Sekolah Rusak di Daerah Terpencil: Ironi di Balik Besarnya Anggaran Pendidikan
Pendidikan adalah investasi utama sebuah bangsa, dan konstitusi Indonesia secara tegas mengamanatkan alokasi minimal 20% dari Anggaran Pendapatan dan Belanja Negara (APBN) untuk sektor ini. Namun, di balik besarnya angka triliunan rupiah yang digelontorkan, ironi yang menyakitkan masih menghantui wilayah terpencil: masih banyaknya Sekolah Rusak yang membahayakan keselamatan siswa. Kondisi Sekolah Rusak di daerah-daerah 3T (Terdepan, Terluar, Tertinggal) menunjukkan adanya kesenjangan serius dalam distribusi dan pengawasan anggaran, yang secara langsung mengancam kualitas dan akses pendidikan bagi anak-anak Indonesia.
Permasalahan Sekolah Rusak ini bukan hanya tentang atap bocor atau lantai yang ambles, tetapi juga mengenai minimnya fasilitas dasar seperti sanitasi dan air bersih.
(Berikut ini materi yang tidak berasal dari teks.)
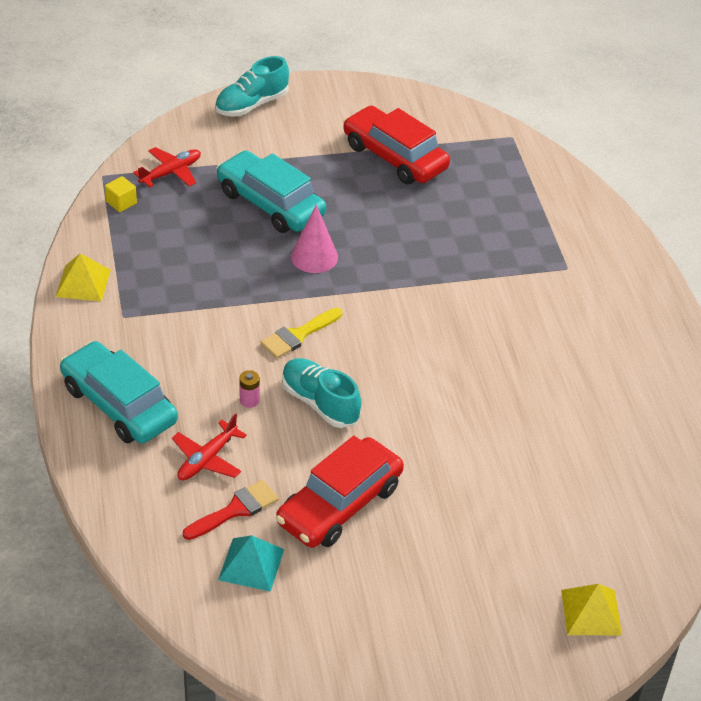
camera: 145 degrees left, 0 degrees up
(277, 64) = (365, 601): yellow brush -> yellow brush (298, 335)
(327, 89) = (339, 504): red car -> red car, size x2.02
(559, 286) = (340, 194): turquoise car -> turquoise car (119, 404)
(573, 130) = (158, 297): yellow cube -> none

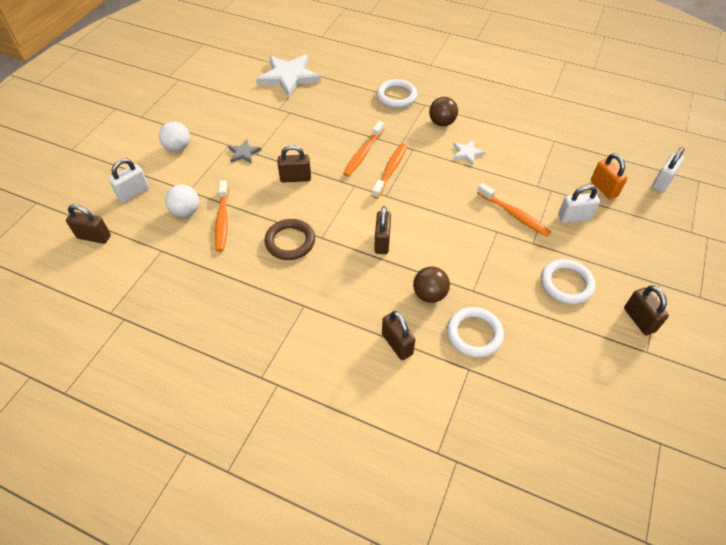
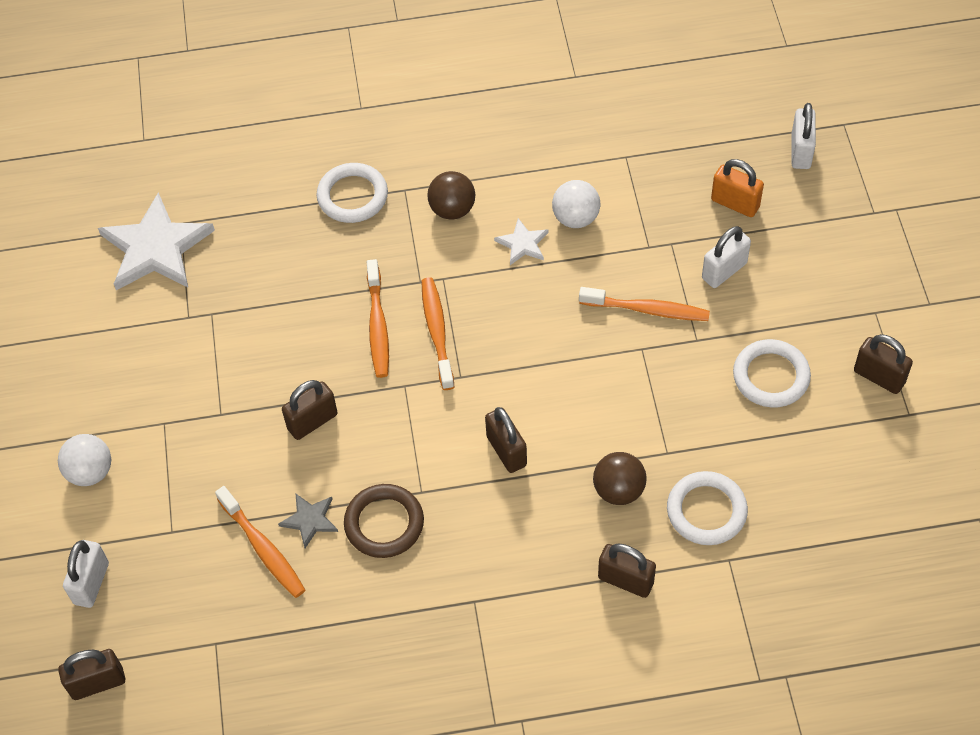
camera: 30 degrees left, 5 degrees up
(186, 211) = (198, 566): white ball -> white ball (576, 218)
(244, 153) = (200, 423): grey star -> grey star (310, 520)

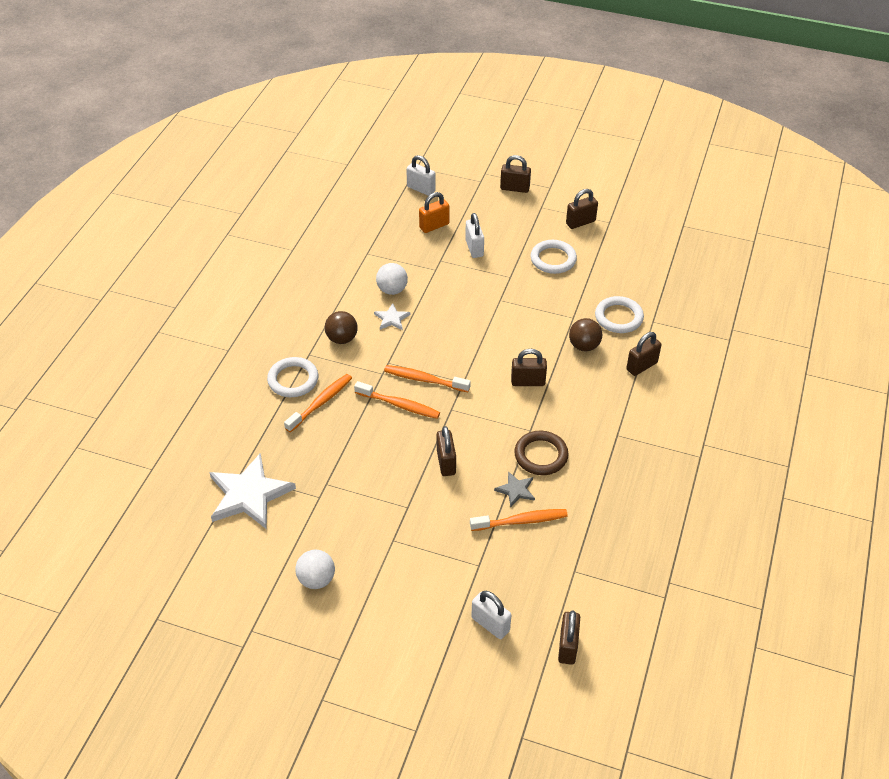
camera: 65 degrees left, 10 degrees down
(90, 472) = (403, 595): white ball -> white ball (316, 579)
(647, 310) = (476, 287): orange toothbrush -> orange toothbrush (321, 402)
(891, 261) = (514, 188): none -> brown padlock

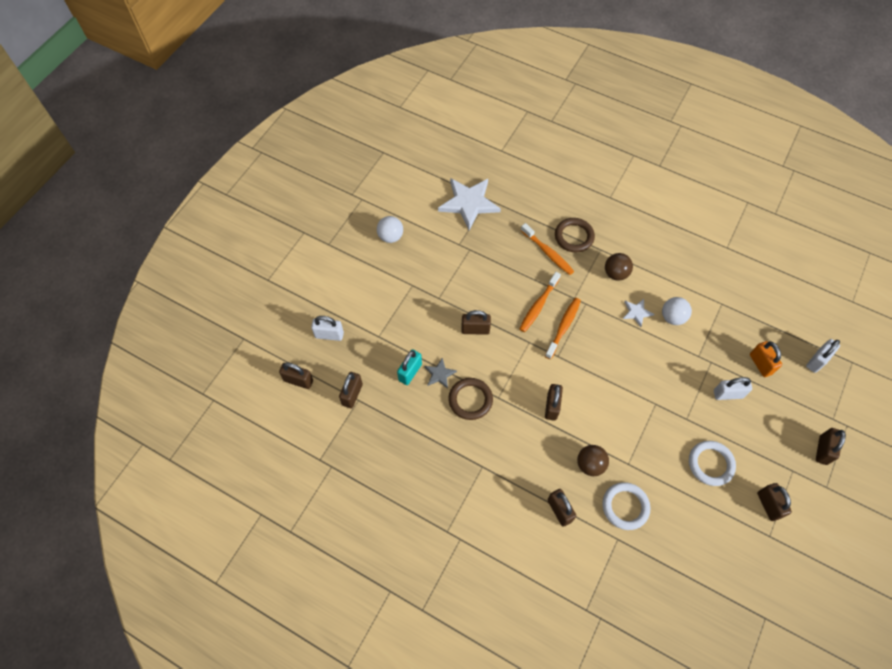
camera: 100 degrees right, 15 degrees up
(293, 380) = (574, 237): white ring -> brown ring
(490, 624) = (329, 335): white padlock -> white padlock turned 45 degrees clockwise
(521, 521) = (410, 372): orange toothbrush -> turquoise padlock
(569, 578) = (352, 395): none -> brown padlock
Menurut data yang dirilis oleh Kementerian Pendidikan, Kebudayaan, Riset, dan Teknologi (Kemendikbudristek) per awal tahun 2025, tercatat lebih dari 40.000 ruang kelas di jenjang SD dan SMP di seluruh Indonesia berada dalam kondisi rusak berat dan sangat membutuhkan rehabilitasi segera. Mayoritas sekolah-sekolah ini berada di luar Jawa dan Sumatera. Sebagai contoh spesifik, di SD Negeri 3 Mangkutana, Sulawesi Tengah, para siswa terpaksa belajar di bawah atap yang ditopang bambu darurat sejak September 2024 karena menunggu dana rehabilitasi yang tak kunjung turun.
Hambatan Birokrasi dan Pengawasan Dana
Salah satu akar masalah dari kondisi Sekolah Rusak ini adalah panjangnya rantai birokrasi dan lemahnya pengawasan dalam penyaluran dana. Meskipun alokasi dana perbaikan sudah ada, proses tender, pencairan, hingga pelaksanaan proyek seringkali terhambat oleh prosedur yang rumit di tingkat pemerintah daerah. Dana Alokasi Khusus (DAK) Fisik Pendidikan yang seharusnya menjadi sumber utama perbaikan, terkadang terlambat dicairkan atau digunakan tidak sesuai peruntukan.
Fenomena ini bahkan memicu potensi tindak pidana korupsi. Kejaksaan Tinggi Provinsi Maluku Utara pada Kamis, 5 Juni 2025, menetapkan dua pejabat Dinas Pendidikan Kabupaten X (nama fiktif) sebagai tersangka kasus korupsi dana rehabilitasi sekolah senilai Rp 3,5 Miliar. Kasus ini menjadi bukti nyata bahwa anggaran besar tidak otomatis menjamin perbaikan fisik sekolah jika integritas dan pengawasan lemah.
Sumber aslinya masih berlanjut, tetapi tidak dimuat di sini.